本文抜粋 |
**********

日本茶と聞いて、多くの人がまず思い浮かべるのは緑茶。いわゆる煎茶だろう。しかし、高級なお茶として知られる玉露はもちろん、ほうじ茶や玄米茶も緑茶の仲間であり、それぞれ異なる「旨み」「渋み」「苦み」「香り」がある。さらに、淹れ方によっても異なる味わいがあり、日本茶とはなんとも奥が深い。その一端を知ることで、自分の好みやその時々の気分に合わせて、じっくり味わってみたくなるに違いない。
いざ、奥深い日本茶の世界へ!
Text_JUNKO TAKEI.
身近過ぎて意外に知らない?
日本茶の正しい楽しみ方を学ぶ
寿司店や日本料理店などで当たり前のように無料で提供される日本茶。身近な存在でありながら、案外知らないことが多く、茶葉を購入する際も何となく、金額だけを目安に選んではいないだろうか?
「家で淹れて飲む日本茶がおいしいと感じられないときは、少し淹れ方を変えてみて」というのは、厚生労働省認定社内検定・伊藤園ティーテイスターの廣上紀子さん。
日本茶に関する素朴な疑問や、おいしい淹れ方など、日本茶の楽しみ方について伺った。
PROFILE
ひろかみ のりこ
廣上 紀子さん
株式会社伊藤園 広域流通営業本部
業務用営業推進部 業務用営業推進四課
伊藤園ティーテイスター1級
伊藤園の社内資格ティーテイスター制度は、お茶に関する知識と技能を身に付けるための制度で、1級保有者は全資格所有者2,321名中わずか17名(2022年5月時点)という、お茶に関するエキスパートだ。その一人である廣上さんは、全国各地のセミナーやイベントで、日々お茶の楽しみ方の啓蒙に努めている。
伊藤園は茶葉専門店やお茶処を各地で展開。東京日本橋の三越本店「日本橋 和の茶」では、希少品種など一般には流通していない逸品なども揃え店内で楽しむこともできる。
- 東京日本橋三越本店「日本橋 和の茶」
URL:https://www.itoen.jp/shoplist/wanocha/
日本茶のおいしさは旨み、渋み、苦みでつくられる
考えてみると、コーヒーや紅茶の産地や銘柄にこだわり、自宅でていねいに淹れて楽しむ人は多いが、同じように日本茶を茶葉からじっくり選び味わっている人というのは意外と少ない気がしている。「新茶」とそれ以外のお茶の違いを答えられなかったり、「おいしい」と聞いて淹れて飲んでみたらやたら渋かったり。高級茶がなぜ高級かも実は分かっていなかったり。日本茶について、意外と知らないことが多くはないだろうか。
「日本茶の味は主に「旨み」「渋み」「苦み」のバランスで構成され、最近は苦渋みが少ないまろやかなお茶が人気です。旨みの濃いお茶ほど値段は高く、100gあたり2,000円~3,000円くらいまでになると値段と旨み成分の量はほぼ比例していて、それ以上の値段のものは希少性や栽培方法、生産者のこだわりといった付加価値で変化します」と説明してくださったのは、伊藤園でティーテイスター一級の資格を持つお茶のプロ、廣上紀子さん。

**********

取り組む内容 |
A. 日本茶の文章にある一文「その一人である廣上さんは、全国各地のセミナーやイベントで、日々お茶の楽しみ方の啓蒙に努めている。」を英語に訳して。
B. 日本茶の文章を、最後の文の後から続けて書いてください。
記録は日本茶の文章とは別の資料です。

表示中の記録 |
**********

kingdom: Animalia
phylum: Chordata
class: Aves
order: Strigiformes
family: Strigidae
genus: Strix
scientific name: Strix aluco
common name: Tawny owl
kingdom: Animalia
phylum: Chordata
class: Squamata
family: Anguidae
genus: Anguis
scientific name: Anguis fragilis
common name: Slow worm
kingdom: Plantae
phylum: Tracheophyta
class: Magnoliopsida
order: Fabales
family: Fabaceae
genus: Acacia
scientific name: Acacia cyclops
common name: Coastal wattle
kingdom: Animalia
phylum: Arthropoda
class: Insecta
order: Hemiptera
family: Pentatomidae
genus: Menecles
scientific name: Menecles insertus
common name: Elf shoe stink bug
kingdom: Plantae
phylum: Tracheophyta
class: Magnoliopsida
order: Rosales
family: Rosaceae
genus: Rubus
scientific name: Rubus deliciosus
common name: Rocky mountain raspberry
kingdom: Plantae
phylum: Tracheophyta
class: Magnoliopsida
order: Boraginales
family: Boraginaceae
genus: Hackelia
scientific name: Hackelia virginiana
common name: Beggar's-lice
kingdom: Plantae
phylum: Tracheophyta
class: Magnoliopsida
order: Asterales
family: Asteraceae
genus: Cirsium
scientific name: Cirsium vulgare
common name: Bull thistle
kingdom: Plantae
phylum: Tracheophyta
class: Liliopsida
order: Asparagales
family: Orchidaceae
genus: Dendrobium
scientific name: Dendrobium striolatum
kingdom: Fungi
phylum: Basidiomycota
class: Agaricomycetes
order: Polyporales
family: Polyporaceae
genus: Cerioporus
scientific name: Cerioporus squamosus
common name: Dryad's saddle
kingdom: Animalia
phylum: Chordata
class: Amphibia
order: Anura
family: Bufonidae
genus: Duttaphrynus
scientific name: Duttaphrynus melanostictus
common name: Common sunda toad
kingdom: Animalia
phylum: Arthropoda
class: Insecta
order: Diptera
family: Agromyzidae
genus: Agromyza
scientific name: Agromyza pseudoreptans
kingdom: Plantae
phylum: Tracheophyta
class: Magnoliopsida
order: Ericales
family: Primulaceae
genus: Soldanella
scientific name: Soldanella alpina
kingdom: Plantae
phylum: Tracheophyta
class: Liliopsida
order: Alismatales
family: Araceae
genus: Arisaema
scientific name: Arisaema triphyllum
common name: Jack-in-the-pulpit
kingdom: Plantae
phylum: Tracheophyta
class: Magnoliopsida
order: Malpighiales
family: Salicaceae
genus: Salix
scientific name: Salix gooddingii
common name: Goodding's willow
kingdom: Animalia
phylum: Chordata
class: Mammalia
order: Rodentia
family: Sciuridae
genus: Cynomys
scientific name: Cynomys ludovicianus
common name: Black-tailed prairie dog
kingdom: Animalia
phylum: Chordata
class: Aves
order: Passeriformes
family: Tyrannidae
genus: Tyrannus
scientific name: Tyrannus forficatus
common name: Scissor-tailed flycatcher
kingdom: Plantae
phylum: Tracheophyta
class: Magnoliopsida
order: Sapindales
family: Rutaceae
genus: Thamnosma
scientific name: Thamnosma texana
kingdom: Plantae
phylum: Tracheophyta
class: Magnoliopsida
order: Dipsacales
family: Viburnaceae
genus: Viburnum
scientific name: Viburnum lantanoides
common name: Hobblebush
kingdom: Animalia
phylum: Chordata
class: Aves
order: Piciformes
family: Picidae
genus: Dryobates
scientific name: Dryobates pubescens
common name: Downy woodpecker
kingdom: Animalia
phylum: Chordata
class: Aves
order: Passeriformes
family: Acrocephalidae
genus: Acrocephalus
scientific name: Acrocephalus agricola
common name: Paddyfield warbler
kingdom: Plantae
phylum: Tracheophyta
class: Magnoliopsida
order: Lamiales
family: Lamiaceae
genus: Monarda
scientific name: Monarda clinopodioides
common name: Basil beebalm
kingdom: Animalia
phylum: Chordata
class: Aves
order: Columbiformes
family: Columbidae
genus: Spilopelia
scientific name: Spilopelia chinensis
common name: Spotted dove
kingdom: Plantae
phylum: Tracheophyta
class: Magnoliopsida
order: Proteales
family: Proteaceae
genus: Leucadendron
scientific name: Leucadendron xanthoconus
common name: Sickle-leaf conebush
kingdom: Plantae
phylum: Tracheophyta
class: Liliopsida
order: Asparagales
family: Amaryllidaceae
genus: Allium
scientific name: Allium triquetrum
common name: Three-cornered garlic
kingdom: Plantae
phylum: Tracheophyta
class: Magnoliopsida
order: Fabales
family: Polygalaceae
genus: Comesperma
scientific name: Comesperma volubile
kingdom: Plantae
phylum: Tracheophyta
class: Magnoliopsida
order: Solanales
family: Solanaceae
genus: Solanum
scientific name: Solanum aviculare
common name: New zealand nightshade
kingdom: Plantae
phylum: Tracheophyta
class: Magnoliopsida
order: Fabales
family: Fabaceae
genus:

**********

回答一覧 |
A. Hirokami, one of them, works every day at seminars and events across the country to spread awareness of how to enjoy tea.

B.
購入する際は100gあたり1,000円以上を目安にすると旨みを十分に楽しむことができ、旨みよりも渋みのきいたさっぱりした味わいが好みなら、1,000円以下でもおいしい日本茶が楽しめるそうだ。
茶葉も農産物であり、天候の影響などを受けることがあるが、一般に、茶園(茶農家)が荒茶加工までを行い、販売事業者は複数の茶園から異なる特徴を持つ茶葉を数種類集めて合組(ブレンド)することで一定の味をつくりだしている。
「お茶は、旨み、渋み、苦みのバランスに加え、香りや水色(すいしょく)の美しさも大事で、ひとつの品種ですべての要素を満たすことはとても難しいため、合組することでバランスのいいお茶をつくることができるのです」と廣上さん。
ペットボトルの手軽さもいいがじっくり緑茶を味わう時間を
日本茶は日本人にとってもっとも身近なお茶であり、茶産地として、古くから静岡(静岡茶)、埼玉(狭山茶)、京都(宇治茶) などが知られているが、北は秋田から南は沖縄まで、広範囲で茶葉の栽培が行なわれている。主要産地は静岡県、鹿児島県、三重県で、生産量の約7割を占める。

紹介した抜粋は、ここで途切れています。